Background Processing
The background processing is implemented using a message queue. The message queue is a simple sqlite database that is used to store the messages and managing state for the background processing. You can find the schema in internal/infrastructure/message_queue/schema.sql.
Storage
The project uses S3 or a local directory to store the audio files. Like a typical layered architecture, the storage in the infrastructure layer is responsible for the actual storage of the data that can be configured in the config.yaml file.
Future Improvements
The current implementation is a simple one and no way near production ready. There are many ways to improve it. Here are some of the improvements that can be made:
- Change the message queue to a more robust solution like Kafka or using something like temporal for better reliability and visibility of the background processing
- Use a more production ready database like PostgreSQL or MySQL
- When converting the audio file, the service is doing IO operations to the local disk first for conversion using ffmpeg. It should be possible that we stream the audio file to the ffmpeg to the response and avoid the local disk IO. Or even better, we can use a cloud native solution like AWS Elastic Transcoder or GCP Transcoding API for the conversion and convert it from the object storage to object storage.

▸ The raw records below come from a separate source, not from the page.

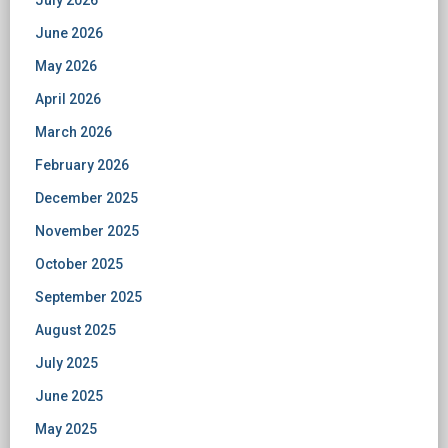
July 2026
June 2026
May 2026
April 2026
March 2026
February 2026
December 2025
November 2025
October 2025
September 2025
August 2025
July 2025
June 2025
May 2025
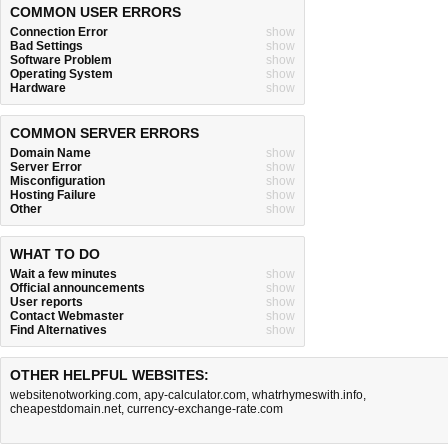
COMMON USER ERRORS
Connection Error
show
Bad Settings
show
Software Problem
show
Operating System
show
Hardware
show
COMMON SERVER ERRORS
Domain Name
show
Server Error
show
Misconfiguration
show
Hosting Failure
show
Other
show
WHAT TO DO
Wait a few minutes
show
Official announcements
show
User reports
show
Contact Webmaster
show
Find Alternatives
show
OTHER HELPFUL WEBSITES:
websitenotworking.com
,
apy-calculator.com
,
whatrhymeswith.info
,
cheapestdomain.net
,
currency-exchange-rate.com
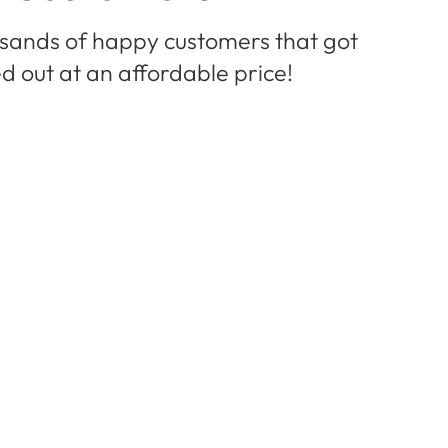
usands of happy customers that got
d out at an affordable price!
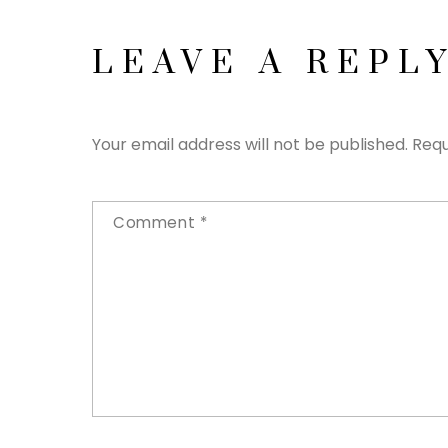
LEAVE A REPL
Your email address will not be published.
Requ
Comment
*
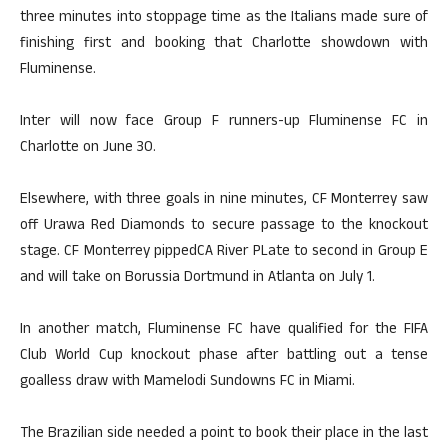
three minutes into stoppage time as the Italians made sure of
finishing first and booking that Charlotte showdown with
Fluminense.
Inter will now face Group F runners-up Fluminense FC in
Charlotte on June 30.
Elsewhere, with three goals in nine minutes, CF Monterrey saw
off Urawa Red Diamonds to secure passage to the knockout
stage. CF Monterrey pippedCA River PLate to second in Group E
and will take on Borussia Dortmund in Atlanta on July 1.
In another match, Fluminense FC have qualified for the FIFA
Club World Cup knockout phase after battling out a tense
goalless draw with Mamelodi Sundowns FC in Miami.
The Brazilian side needed a point to book their place in the last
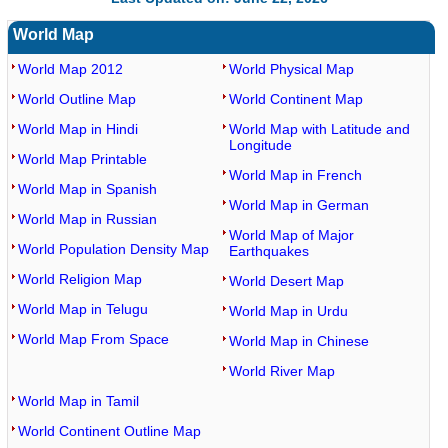
World Map
World Map 2012
World Physical Map
World Outline Map
World Continent Map
World Map in Hindi
World Map with Latitude and
Longitude
World Map Printable
World Map in French
World Map in Spanish
World Map in German
World Map in Russian
World Map of Major
World Population Density Map
Earthquakes
World Religion Map
World Desert Map
World Map in Telugu
World Map in Urdu
World Map From Space
World Map in Chinese
World River Map
World Map in Tamil
World Continent Outline Map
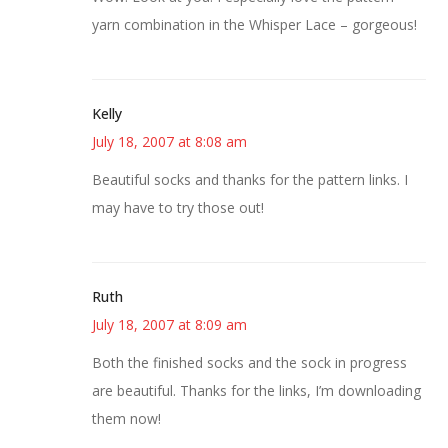
yarn combination in the Whisper Lace – gorgeous!
Kelly
July 18, 2007 at 8:08 am
Beautiful socks and thanks for the pattern links. I
may have to try those out!
Ruth
July 18, 2007 at 8:09 am
Both the finished socks and the sock in progress
are beautiful. Thanks for the links, I’m downloading
them now!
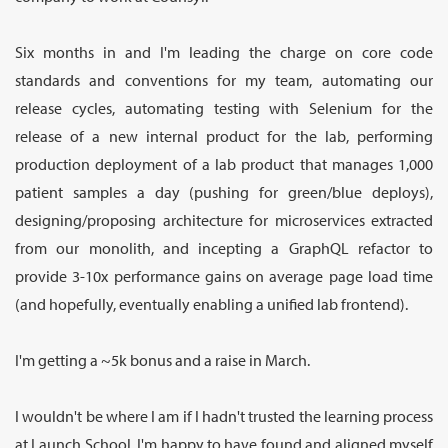
Six months in and I'm leading the charge on core code
standards and conventions for my team, automating our
release cycles, automating testing with Selenium for the
release of a new internal product for the lab, performing
production deployment of a lab product that manages 1,000
patient samples a day (pushing for green/blue deploys),
designing/proposing architecture for microservices extracted
from our monolith, and incepting a GraphQL refactor to
provide 3-10x performance gains on average page load time
(and hopefully, eventually enabling a unified lab frontend).
I'm getting a ~5k bonus and a raise in March.
I wouldn't be where I am if I hadn't trusted the learning process
at Launch School. I'm happy to have found and aligned myself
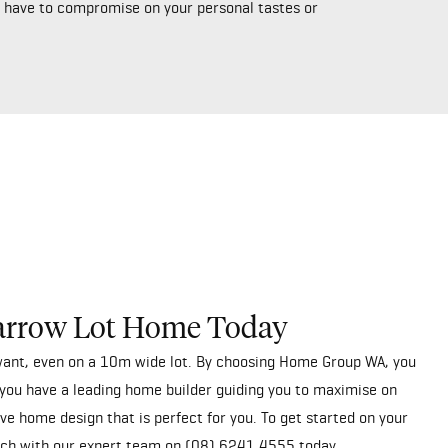
’t have to compromise on your personal tastes or
arrow Lot Home Today
ant, even on a 10m wide lot. By choosing Home Group WA, you
you have a leading home builder guiding you to maximise on
ve home design that is perfect for you. To get started on your
uch
with our expert team on
(08) 6241 4555
today.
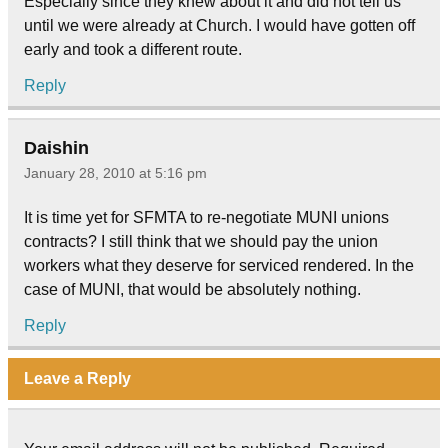
Especially since they knew about it and did not tell us
until we were already at Church. I would have gotten off
early and took a different route.
Reply
Daishin
January 28, 2010 at 5:16 pm
It is time yet for SFMTA to re-negotiate MUNI unions
contracts? I still think that we should pay the union
workers what they deserve for serviced rendered. In the
case of MUNI, that would be absolutely nothing.
Reply
Leave a Reply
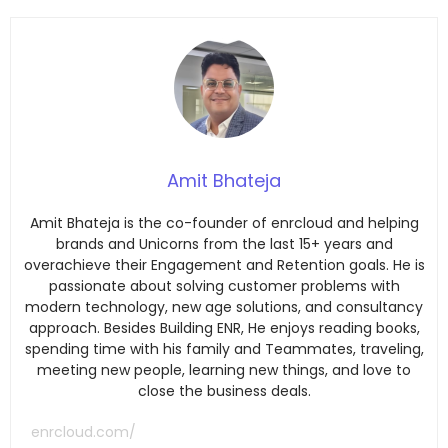
Amit Bhateja
Amit Bhateja is the co-founder of enrcloud and helping
brands and Unicorns from the last 15+ years and
overachieve their Engagement and Retention goals. He is
passionate about solving customer problems with
modern technology, new age solutions, and consultancy
approach. Besides Building ENR, He enjoys reading books,
spending time with his family and Teammates, traveling,
meeting new people, learning new things, and love to
close the business deals.
enrcloud.com/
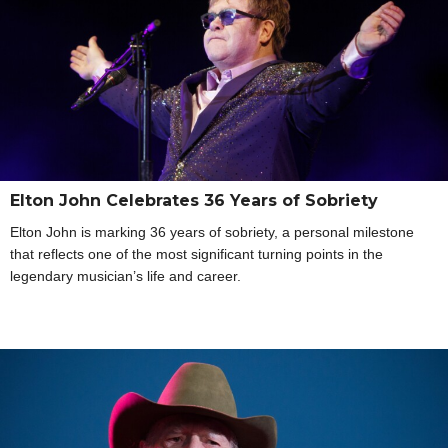
Elton John Celebrates 36 Years of Sobriety
Elton John is marking 36 years of sobriety, a personal milestone
that reflects one of the most significant turning points in the
legendary musician’s life and career.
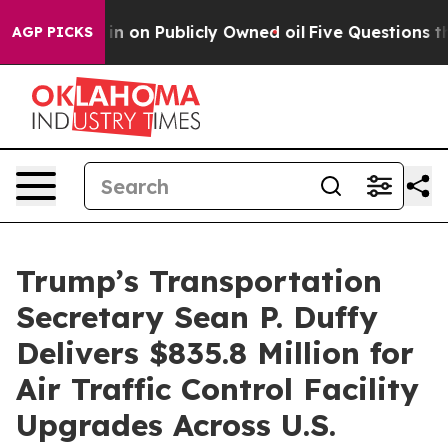
to Cash in on Publicly Owned oil
Five Questions the 
AGP PICKS
Trump’s Transportation
Secretary Sean P. Duffy
Delivers $835.8 Million for
Air Traffic Control Facility
Upgrades Across U.S.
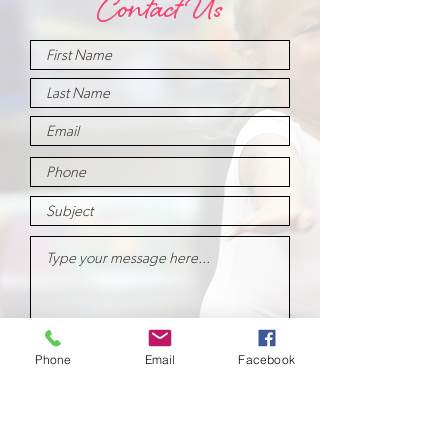
Contact Us
Submit
Phone
Email
Facebook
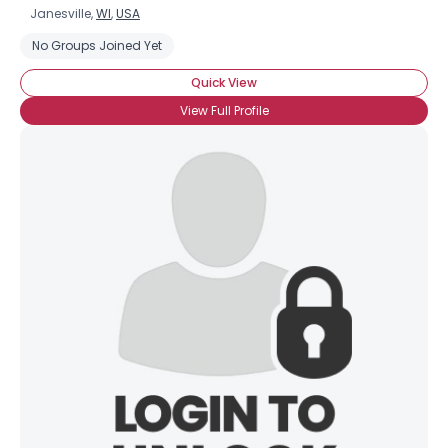
Janesville,
WI
,
USA
No Groups Joined Yet
Quick View
View Full Profile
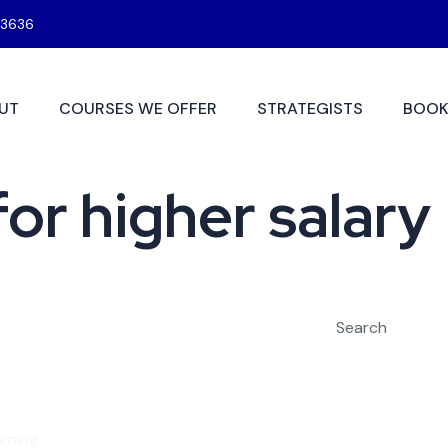
3636
UT
COURSES WE OFFER
STRATEGISTS
BOOK
for higher salary
Search
rning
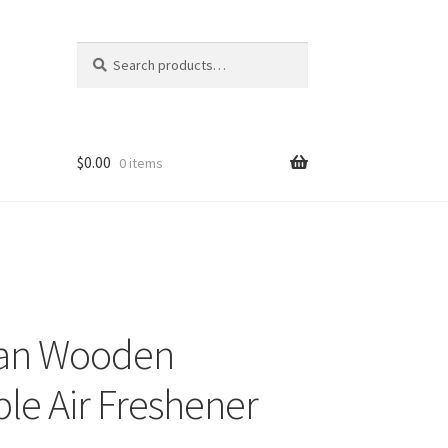
Search
Search
for:
$
0.00
0 items
an Wooden
le Air Freshener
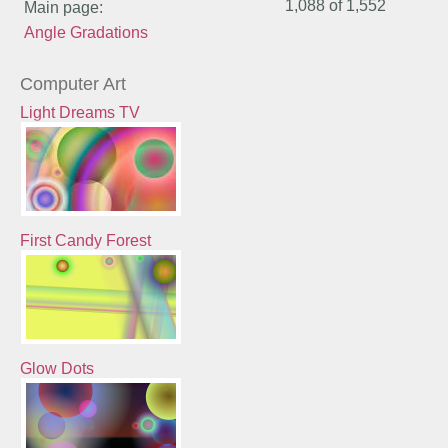
1,088 of
1,552
Main page:
Angle Gradations
Computer Art
Light Dreams TV
First Candy Forest
Glow Dots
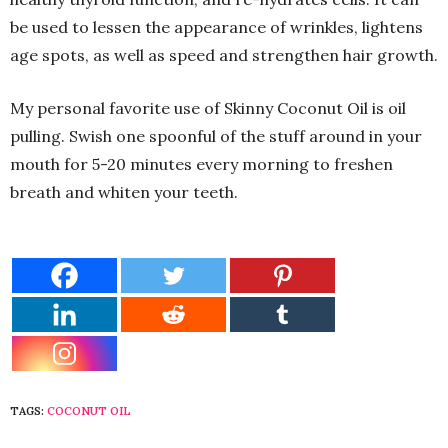
be used to lessen the appearance of wrinkles, lightens
age spots, as well as speed and strengthen hair growth.
My personal favorite use of Skinny Coconut Oil is oil
pulling. Swish one spoonful of the stuff around in your
mouth for 5-20 minutes every morning to freshen
breath and whiten your teeth.
TAGS:
COCONUT OIL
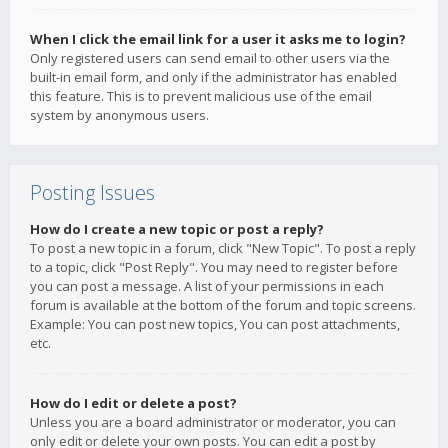
When I click the email link for a user it asks me to login?
Only registered users can send email to other users via the
built-in email form, and only if the administrator has enabled
this feature. This is to prevent malicious use of the email
system by anonymous users.
Posting Issues
How do I create a new topic or post a reply?
To post a new topic in a forum, click "New Topic". To post a reply
to a topic, click "Post Reply". You may need to register before
you can post a message. A list of your permissions in each
forum is available at the bottom of the forum and topic screens.
Example: You can post new topics, You can post attachments,
etc.
How do I edit or delete a post?
Unless you are a board administrator or moderator, you can
only edit or delete your own posts. You can edit a post by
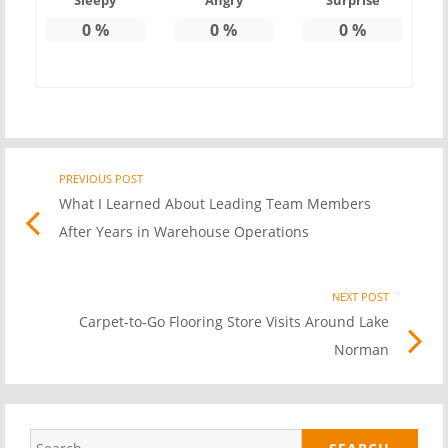
Sleepy
Angry
Surprise
0
%
0
%
0
%
PREVIOUS POST
Previo
Post
What I Learned About Leading Team Members
post
After Years in Warehouse Operations
link
navigation
NEXT POST
Nex
Carpet-to-Go Flooring Store Visits Around Lake
Pos
Norman
link
Search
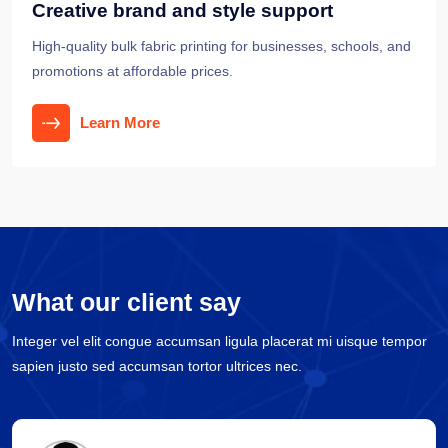
Creative brand and style support
High-quality bulk fabric printing for businesses, schools, and
promotions at affordable prices.
Learn More
What our client say
Integer vel elit congue accumsan ligula placerat mi uisque tempor
sapien justo sed accumsan tortor ultrices nec.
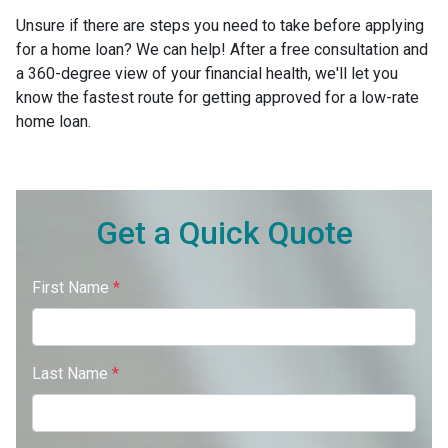
Unsure if there are steps you need to take before applying
for a home loan? We can help! After a free consultation and
a 360-degree view of your financial health, we'll let you
know the fastest route for getting approved for a low-rate
home loan.
Get a Quick Quote
First Name
*
Last Name
*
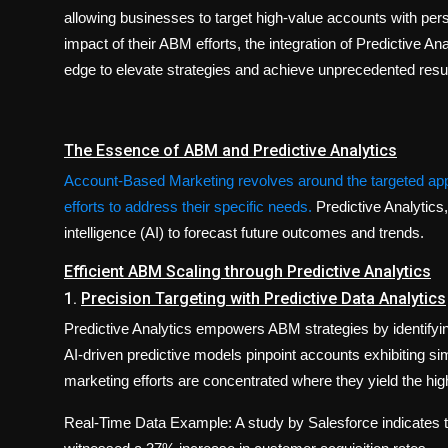
allowing businesses to target high-value accounts with per
impact of their ABM efforts, the integration of Predictive 
edge to elevate strategies and achieve unprecedented resul
The Essence of ABM and Predictive Analytics
Account-Based Marketing revolves around the targeted appr
efforts to address their specific needs.
Predictive Analytics
intelligence (AI) to forecast future outcomes and trends.
Efficient ABM Scaling through Predictive Analytics
1.
Precision Targeting with Predictive Data Analytics
Predictive Analytics empowers ABM strategies by identifying
AI-driven predictive models pinpoint accounts exhibiting sim
marketing efforts are concentrated where they yield the hig
Real-Time Data Example: A study by Salesforce indicates 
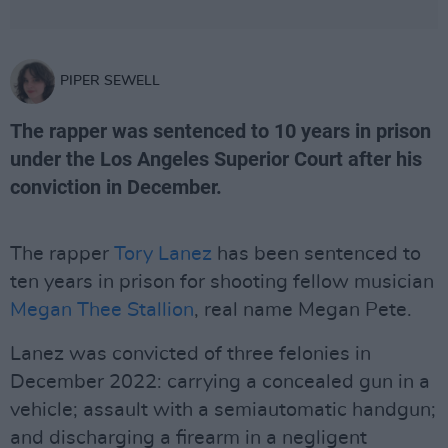
PIPER SEWELL
The rapper was sentenced to 10 years in prison
under the Los Angeles Superior Court after his
conviction in December.
The rapper
Tory Lanez
has been sentenced to
ten years in prison for shooting fellow musician
Megan Thee Stallion
, real name Megan Pete.
Lanez was convicted of three felonies in
December 2022: carrying a concealed gun in a
vehicle; assault with a semiautomatic handgun;
and discharging a firearm in a negligent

- Put a modern proxy like Envoy in front of the service for load balancing, caching, monitoring and logging. We can also utilize the new features and protocol of HTTP/3 supported by the proxy for better latency and reliability. Additionally, we can enable compression for more efficient data transfer with the trade-off of increased CPU usage.
- Use CDN for caching the audio file. We can preconvert the audio file to the most popular formats after the upload and cache them in the CDN.
- Add authentication and authorization
- For long term storage, use a more efficient lossless format like Opus or FLAC.
- Separate the Server and the Worker into separate deployment units to avoid the single point of failure and it can be scaled independently.